Lo Stato, insomma, andava difeso: contro la mafia così come contro il terrorismo. Senonché, Sciascia dà scandalo, semina dubbi, provoca ulteriori lacerazioni nel tessuto sociale del Paese. Si fa interprete dei siciliani “puliti”, non implicati in alcun modo nelle malefatte dei boss e dei loro accoliti, con quei siciliani insomma che, scoraggiati, potevano pensare che bisognava guardarsi non solo dalla mafia ma anche dall’antimafia. Lo scrittore si fece interprete di questi cittadini, sperimentando sulla sua pelle che – così come l’antifascismo opportunista e voltagabbana nato dal fascismo aveva saputo essere più solerte del vero antifascismo – in Sicilia, l’antimafia, in certi suoi chiassosi e attivi esponenti, per affermare la sua supremazia, il suo monopolio nella sacrosanta lotta alla mafia, aveva finito col praticare metodi che potevano anche apparire “mafiosi”.

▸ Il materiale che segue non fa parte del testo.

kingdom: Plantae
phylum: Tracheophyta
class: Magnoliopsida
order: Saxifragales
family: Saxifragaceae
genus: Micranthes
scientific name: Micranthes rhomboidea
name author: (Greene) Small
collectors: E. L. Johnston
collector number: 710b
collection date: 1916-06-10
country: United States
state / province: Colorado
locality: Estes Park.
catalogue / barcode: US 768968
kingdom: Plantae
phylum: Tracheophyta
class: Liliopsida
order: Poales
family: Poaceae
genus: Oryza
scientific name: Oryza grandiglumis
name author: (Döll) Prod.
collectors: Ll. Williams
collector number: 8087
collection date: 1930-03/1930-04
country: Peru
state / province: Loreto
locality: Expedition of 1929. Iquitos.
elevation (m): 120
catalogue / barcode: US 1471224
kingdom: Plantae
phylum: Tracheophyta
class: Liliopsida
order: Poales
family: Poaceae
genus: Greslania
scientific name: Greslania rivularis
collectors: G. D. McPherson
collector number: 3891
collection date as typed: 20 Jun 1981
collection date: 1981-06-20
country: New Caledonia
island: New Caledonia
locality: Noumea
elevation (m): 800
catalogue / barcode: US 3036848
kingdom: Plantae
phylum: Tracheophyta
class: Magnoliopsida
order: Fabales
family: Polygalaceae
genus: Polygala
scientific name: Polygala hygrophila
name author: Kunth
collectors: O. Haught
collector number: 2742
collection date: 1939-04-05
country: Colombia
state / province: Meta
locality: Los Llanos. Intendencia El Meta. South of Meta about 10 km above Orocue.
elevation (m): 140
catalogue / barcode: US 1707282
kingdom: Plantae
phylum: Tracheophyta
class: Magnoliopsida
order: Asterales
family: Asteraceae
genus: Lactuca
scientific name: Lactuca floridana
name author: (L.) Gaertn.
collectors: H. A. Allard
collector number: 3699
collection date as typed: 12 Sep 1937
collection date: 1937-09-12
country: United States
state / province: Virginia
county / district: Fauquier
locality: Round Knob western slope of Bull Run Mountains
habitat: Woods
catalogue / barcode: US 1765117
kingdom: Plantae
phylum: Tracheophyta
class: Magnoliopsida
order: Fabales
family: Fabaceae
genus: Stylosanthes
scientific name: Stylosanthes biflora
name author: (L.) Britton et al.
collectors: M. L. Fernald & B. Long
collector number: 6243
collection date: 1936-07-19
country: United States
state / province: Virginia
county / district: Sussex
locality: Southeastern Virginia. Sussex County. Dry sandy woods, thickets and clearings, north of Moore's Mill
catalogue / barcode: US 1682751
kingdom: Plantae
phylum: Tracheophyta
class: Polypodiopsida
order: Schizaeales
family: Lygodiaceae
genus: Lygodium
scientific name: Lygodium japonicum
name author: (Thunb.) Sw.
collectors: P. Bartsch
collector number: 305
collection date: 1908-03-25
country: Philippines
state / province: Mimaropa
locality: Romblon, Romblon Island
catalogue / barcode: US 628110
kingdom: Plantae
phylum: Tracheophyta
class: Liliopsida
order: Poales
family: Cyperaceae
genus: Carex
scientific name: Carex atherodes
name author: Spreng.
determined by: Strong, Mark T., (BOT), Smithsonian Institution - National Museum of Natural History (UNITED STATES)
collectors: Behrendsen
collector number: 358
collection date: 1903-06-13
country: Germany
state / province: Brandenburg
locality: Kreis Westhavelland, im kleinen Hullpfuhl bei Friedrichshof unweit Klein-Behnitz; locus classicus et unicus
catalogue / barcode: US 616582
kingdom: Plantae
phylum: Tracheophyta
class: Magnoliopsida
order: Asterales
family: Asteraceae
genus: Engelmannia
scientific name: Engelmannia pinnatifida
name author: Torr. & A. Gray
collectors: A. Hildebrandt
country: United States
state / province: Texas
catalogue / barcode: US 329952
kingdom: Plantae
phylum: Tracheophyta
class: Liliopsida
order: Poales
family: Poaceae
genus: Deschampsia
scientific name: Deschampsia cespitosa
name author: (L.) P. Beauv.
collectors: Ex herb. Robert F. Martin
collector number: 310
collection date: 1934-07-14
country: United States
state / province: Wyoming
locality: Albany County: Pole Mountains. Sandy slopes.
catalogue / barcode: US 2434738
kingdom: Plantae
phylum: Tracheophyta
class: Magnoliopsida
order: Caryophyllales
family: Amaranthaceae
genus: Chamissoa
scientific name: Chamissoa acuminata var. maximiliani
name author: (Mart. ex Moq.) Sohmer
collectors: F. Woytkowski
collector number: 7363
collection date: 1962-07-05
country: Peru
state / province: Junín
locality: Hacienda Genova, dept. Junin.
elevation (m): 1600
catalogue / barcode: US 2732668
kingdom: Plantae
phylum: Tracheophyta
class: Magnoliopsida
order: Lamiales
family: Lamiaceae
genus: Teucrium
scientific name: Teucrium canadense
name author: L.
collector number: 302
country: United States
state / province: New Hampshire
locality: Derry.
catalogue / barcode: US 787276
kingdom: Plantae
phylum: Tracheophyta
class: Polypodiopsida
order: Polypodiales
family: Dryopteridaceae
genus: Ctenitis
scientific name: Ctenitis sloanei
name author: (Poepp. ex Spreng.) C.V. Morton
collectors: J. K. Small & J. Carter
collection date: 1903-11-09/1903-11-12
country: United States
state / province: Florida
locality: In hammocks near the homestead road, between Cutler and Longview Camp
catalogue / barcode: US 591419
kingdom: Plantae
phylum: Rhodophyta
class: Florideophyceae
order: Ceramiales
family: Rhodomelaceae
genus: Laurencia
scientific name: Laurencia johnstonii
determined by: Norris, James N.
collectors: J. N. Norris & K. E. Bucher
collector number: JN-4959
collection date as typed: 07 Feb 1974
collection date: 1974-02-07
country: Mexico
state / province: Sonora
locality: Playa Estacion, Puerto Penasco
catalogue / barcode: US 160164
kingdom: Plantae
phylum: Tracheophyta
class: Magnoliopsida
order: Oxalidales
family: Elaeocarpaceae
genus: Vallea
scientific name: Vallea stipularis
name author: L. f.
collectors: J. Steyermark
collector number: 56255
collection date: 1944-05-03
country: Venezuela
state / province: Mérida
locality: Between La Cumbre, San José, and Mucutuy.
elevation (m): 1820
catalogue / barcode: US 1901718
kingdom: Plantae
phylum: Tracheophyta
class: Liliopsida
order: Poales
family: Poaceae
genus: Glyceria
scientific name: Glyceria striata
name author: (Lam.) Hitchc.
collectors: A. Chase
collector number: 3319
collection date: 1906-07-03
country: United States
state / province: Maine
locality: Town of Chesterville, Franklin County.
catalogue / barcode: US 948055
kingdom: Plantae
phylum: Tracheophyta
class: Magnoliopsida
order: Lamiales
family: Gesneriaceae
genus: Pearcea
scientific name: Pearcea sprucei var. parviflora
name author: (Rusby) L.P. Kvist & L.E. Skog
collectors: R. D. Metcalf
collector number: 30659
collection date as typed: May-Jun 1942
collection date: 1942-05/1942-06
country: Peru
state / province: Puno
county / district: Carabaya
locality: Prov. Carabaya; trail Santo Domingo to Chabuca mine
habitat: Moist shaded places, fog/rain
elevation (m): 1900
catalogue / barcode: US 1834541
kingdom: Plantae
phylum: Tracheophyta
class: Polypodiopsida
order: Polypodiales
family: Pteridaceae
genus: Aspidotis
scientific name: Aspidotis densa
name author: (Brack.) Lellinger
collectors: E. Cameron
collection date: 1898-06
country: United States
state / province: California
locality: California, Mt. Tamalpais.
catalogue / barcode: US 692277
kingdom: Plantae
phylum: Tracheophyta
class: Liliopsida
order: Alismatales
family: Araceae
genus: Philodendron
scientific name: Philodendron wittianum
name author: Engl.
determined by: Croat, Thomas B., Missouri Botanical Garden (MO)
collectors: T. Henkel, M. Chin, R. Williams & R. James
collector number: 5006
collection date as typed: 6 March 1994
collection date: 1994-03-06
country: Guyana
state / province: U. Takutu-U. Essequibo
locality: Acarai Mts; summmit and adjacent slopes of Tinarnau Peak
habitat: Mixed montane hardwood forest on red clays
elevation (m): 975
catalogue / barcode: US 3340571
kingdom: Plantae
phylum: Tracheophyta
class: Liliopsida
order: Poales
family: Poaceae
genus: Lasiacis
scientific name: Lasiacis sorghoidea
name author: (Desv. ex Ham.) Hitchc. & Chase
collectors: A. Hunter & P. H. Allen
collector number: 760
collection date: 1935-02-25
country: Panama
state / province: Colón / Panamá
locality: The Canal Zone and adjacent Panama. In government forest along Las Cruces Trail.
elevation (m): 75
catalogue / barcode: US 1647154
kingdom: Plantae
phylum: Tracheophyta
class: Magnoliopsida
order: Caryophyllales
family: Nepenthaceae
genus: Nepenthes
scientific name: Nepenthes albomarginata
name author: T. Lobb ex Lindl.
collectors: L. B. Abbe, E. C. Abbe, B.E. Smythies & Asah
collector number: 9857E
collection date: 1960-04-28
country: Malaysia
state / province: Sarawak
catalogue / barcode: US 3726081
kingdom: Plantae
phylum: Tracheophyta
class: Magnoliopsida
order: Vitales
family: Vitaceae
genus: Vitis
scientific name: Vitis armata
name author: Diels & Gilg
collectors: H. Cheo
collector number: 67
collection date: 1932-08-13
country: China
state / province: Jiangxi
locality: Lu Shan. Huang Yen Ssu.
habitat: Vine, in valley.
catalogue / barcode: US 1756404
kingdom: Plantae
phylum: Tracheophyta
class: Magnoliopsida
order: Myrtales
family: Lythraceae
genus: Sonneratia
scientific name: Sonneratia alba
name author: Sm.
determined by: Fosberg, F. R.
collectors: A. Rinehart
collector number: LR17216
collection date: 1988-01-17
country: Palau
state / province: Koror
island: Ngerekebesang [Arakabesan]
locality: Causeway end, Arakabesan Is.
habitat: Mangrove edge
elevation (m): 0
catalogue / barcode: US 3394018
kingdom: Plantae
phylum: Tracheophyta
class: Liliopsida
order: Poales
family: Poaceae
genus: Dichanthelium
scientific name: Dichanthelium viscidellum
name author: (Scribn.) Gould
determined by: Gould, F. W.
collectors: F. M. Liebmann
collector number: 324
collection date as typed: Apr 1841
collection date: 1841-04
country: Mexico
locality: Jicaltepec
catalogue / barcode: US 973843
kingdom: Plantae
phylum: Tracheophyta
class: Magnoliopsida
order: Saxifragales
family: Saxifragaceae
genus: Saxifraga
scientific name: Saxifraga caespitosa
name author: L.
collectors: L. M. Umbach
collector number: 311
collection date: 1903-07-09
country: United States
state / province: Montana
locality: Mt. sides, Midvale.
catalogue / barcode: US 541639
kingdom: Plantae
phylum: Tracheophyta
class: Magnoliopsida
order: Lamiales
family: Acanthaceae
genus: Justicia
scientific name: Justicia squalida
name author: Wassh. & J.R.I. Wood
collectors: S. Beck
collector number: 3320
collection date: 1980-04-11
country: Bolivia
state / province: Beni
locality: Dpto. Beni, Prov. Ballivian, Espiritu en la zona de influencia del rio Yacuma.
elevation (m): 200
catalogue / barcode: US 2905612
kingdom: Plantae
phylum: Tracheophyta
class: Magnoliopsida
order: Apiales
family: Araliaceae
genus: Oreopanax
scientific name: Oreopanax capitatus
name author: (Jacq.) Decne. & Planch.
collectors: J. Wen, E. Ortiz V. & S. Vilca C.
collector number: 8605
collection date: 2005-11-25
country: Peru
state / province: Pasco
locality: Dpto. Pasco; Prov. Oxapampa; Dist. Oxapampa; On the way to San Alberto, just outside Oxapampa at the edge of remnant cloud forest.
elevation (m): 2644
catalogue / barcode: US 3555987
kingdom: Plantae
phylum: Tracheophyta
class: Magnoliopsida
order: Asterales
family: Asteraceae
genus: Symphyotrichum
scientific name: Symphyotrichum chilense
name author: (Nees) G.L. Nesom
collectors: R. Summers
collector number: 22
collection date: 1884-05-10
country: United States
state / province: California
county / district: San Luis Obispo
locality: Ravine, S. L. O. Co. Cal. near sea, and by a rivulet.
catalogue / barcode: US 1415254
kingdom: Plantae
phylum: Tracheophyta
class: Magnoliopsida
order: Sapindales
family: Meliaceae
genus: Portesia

Ventisei anni prima Sciascia aveva dato scandalo facendo della mafia addirittura la “protagonista” di un romanzo. Quando, nel 1961, uscì “Il giorno della civetta” erano pochi gli italiani a conoscere il devastante fenomeno dell’inquinamento mafioso e, in Sicilia, erano tanti, specie di area democristiana, i politici che negavano l’esistenza della mafia. “Il giorno della civetta” fece scandalo al suo apparire, e ancora oggi vale un trattato sociologico. Dentro quel libro c’è tutto: il silenzio omertoso, il distacco tra i cittadini e lo Stato, la tribale idea di famiglia e quella equivoca e soffocante dell’amicizia; c’è la convivenza tra mafiosi e politici, il controllo degli appalti, l’imposizione del “pizzo” e già allora la denuncia dell’espandersi del fenomeno mafioso. Scandaloso Sciascia, scandalosi i suoi libri.

E non soltanto quelli sulla mafia, ma tutti, perché in ognuno di essi si applica il concetto di etica alla politica (Il contesto, Todo modo, L’affaire Moro), alla religione (Todo modo, Dalle parti degli infedeli), alla scienza (La scomparsa di Majorana). Ma c’è un’altra ragione di scandalo nel percorso letterario e umano di Sciascia: stava dalla parte dei “cretini” in un manzoniano Paese dove non mancavano furbi, maneggioni, mafiosi, prevaricatori, opportunisti, figure refrattarie alla legge e al diritto. Il “cretino” che Sciascia illumina di eroica luce è colui il quale osa ricercare la verità, sempre e a ogni costo, anche se per questo dovrà soccombere, come il protagonista di A ciascuno il suo.

Mi resta il ricordo di quella figura segnata da un male oscuro, evidente anche nella pelle olivastra, i suoi occhi vividi di quella passione intellettuale che resiste ai morsi della malattia, un sorriso triste e una debole stretta di mano.